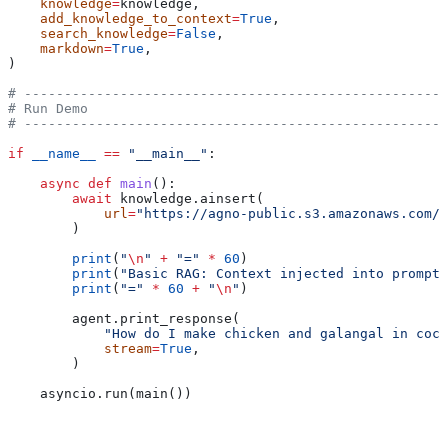
    knowledge
=
knowledge,
    add_knowledge_to_context
=
True
,
    search_knowledge
=
False
,
    markdown
=
True
,
)
# -----------------------------------------------------
# Run Demo
# -----------------------------------------------------
if
 __name__
 ==
 "__main__"
:
    async
 def
 main
():
        await
 knowledge.ainsert(
            url
=
"https://agno-public.s3.amazonaws.com/r
        )
        print
(
"
\n
"
 +
 "="
 *
 60
)
        print
(
"Basic RAG: Context injected into prompt 
        print
(
"="
 *
 60
 +
 "
\n
"
)
        agent.print_response(
            "How do I make chicken and galangal in coco
            stream
=
True
,
        )
    asyncio.run(main())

▬▬▬▬▬▬

• **ASSIGNED TASK**:
Return the whole listing word for word. Pictures stay out of it.

• **THE COMPLETED TASK**:
    knowledge
=
knowledge,
    add_knowledge_to_context
=
True
,
    search_knowledge
=
False
,
    markdown
=
True
,
)
# -----------------------------------------------------
# Run Demo
# -----------------------------------------------------
if
 __name__
 ==
 "__main__"
:
    async
 def
 main
():
        await
 knowledge.ainsert(
            url
=
"https://agno-public.s3.amazonaws.com/r
        )
        print
(
"
\n
"
 +
 "="
 *
 60
)
        print
(
"Basic RAG: Context injected into prompt 
        print
(
"="
 *
 60
 +
 "
\n
"
)
        agent.print_response(
            "How do I make chicken and galangal in coco
            stream
=
True
,
        )
    asyncio.run(main())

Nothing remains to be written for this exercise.